# TASK PROMPT
Give the following records again in full and without alteration.

START GIVEN RECORDS

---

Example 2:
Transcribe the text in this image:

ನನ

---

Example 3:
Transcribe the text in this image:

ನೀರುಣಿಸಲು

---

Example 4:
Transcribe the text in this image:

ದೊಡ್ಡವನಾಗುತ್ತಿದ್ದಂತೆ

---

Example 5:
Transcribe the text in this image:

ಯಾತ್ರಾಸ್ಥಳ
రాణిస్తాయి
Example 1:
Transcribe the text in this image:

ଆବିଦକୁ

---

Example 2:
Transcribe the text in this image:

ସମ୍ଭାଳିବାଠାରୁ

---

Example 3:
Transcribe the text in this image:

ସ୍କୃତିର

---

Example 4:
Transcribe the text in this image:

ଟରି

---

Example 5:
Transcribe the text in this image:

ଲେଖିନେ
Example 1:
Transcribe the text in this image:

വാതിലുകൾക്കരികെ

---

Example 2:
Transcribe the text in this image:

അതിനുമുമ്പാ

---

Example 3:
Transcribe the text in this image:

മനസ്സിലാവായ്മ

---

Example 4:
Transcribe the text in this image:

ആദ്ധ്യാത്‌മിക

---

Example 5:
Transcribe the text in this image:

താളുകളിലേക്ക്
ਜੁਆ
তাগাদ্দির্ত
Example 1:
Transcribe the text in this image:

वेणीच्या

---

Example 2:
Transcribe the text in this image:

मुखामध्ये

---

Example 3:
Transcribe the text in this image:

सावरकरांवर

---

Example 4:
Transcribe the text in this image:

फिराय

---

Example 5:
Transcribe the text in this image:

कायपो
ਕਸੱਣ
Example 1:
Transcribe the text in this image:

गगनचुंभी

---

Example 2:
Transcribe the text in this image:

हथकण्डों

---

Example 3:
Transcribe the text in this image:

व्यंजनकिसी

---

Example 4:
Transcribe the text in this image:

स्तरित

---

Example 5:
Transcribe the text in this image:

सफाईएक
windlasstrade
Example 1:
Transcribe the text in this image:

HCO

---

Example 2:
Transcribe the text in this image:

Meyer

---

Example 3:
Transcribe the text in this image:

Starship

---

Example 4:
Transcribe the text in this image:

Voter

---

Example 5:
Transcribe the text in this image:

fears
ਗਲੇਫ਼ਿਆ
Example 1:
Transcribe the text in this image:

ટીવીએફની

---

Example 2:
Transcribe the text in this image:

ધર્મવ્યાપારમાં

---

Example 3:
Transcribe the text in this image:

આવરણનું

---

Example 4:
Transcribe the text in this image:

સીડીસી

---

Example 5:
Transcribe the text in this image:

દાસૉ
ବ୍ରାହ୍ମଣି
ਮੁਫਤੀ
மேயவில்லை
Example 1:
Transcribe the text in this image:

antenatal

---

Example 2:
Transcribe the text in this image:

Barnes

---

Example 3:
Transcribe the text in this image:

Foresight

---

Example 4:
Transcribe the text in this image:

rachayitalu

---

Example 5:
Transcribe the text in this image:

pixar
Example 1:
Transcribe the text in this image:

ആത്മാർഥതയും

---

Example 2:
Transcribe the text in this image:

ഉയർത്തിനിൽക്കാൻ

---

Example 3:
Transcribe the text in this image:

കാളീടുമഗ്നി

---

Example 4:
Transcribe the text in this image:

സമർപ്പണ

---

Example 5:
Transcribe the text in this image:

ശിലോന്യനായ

END GIVEN RECORDS

# TASK OUTPUT
---

Example 2:
Transcribe the text in this image:

ನನ

---

Example 3:
Transcribe the text in this image:

ನೀರುಣಿಸಲು

---

Example 4:
Transcribe the text in this image:

ದೊಡ್ಡವನಾಗುತ್ತಿದ್ದಂತೆ

---

Example 5:
Transcribe the text in this image:

ಯಾತ್ರಾಸ್ಥಳ
రాణిస్తాయి
Example 1:
Transcribe the text in this image:

ଆବିଦକୁ

---

Example 2:
Transcribe the text in this image:

ସମ୍ଭାଳିବାଠାରୁ

---

Example 3:
Transcribe the text in this image:

ସ୍କୃତିର

---

Example 4:
Transcribe the text in this image:

ଟରି

---

Example 5:
Transcribe the text in this image:

ଲେଖିନେ
Example 1:
Transcribe the text in this image:

വാതിലുകൾക്കരികെ

---

Example 2:
Transcribe the text in this image:

അതിനുമുമ്പാ

---

Example 3:
Transcribe the text in this image:

മനസ്സിലാവായ്മ

---

Example 4:
Transcribe the text in this image:

ആദ്ധ്യാത്‌മിക

---

Example 5:
Transcribe the text in this image:

താളുകളിലേക്ക്
ਜੁਆ
তাগাদ্দির্ত
Example 1:
Transcribe the text in this image:

वेणीच्या

---

Example 2:
Transcribe the text in this image:

मुखामध्ये

---

Example 3:
Transcribe the text in this image:

सावरकरांवर

---

Example 4:
Transcribe the text in this image:

फिराय

---

Example 5:
Transcribe the text in this image:

कायपो
ਕਸੱਣ
Example 1:
Transcribe the text in this image:

गगनचुंभी

---

Example 2:
Transcribe the text in this image:

हथकण्डों

---

Example 3:
Transcribe the text in this image:

व्यंजनकिसी

---

Example 4:
Transcribe the text in this image:

स्तरित

---

Example 5:
Transcribe the text in this image:

सफाईएक
windlasstrade
Example 1:
Transcribe the text in this image:

HCO

---

Example 2:
Transcribe the text in this image:

Meyer

---

Example 3:
Transcribe the text in this image:

Starship

---

Example 4:
Transcribe the text in this image:

Voter

---

Example 5:
Transcribe the text in this image:

fears
ਗਲੇਫ਼ਿਆ
Example 1:
Transcribe the text in this image:

ટીવીએફની

---

Example 2:
Transcribe the text in this image:

ધર્મવ્યાપારમાં

---

Example 3:
Transcribe the text in this image:

આવરણનું

---

Example 4:
Transcribe the text in this image:

સીડીસી

---

Example 5:
Transcribe the text in this image:

દાસૉ
ବ୍ରାହ୍ମଣି
ਮੁਫਤੀ
மேயவில்லை
Example 1:
Transcribe the text in this image:

antenatal

---

Example 2:
Transcribe the text in this image:

Barnes

---

Example 3:
Transcribe the text in this image:

Foresight

---

Example 4:
Transcribe the text in this image:

rachayitalu

---

Example 5:
Transcribe the text in this image:

pixar
Example 1:
Transcribe the text in this image:

ആത്മാർഥതയും

---

Example 2:
Transcribe the text in this image:

ഉയർത്തിനിൽക്കാൻ

---

Example 3:
Transcribe the text in this image:

കാളീടുമഗ്നി

---

Example 4:
Transcribe the text in this image:

സമർപ്പണ

---

Example 5:
Transcribe the text in this image:

ശിലോന്യനായ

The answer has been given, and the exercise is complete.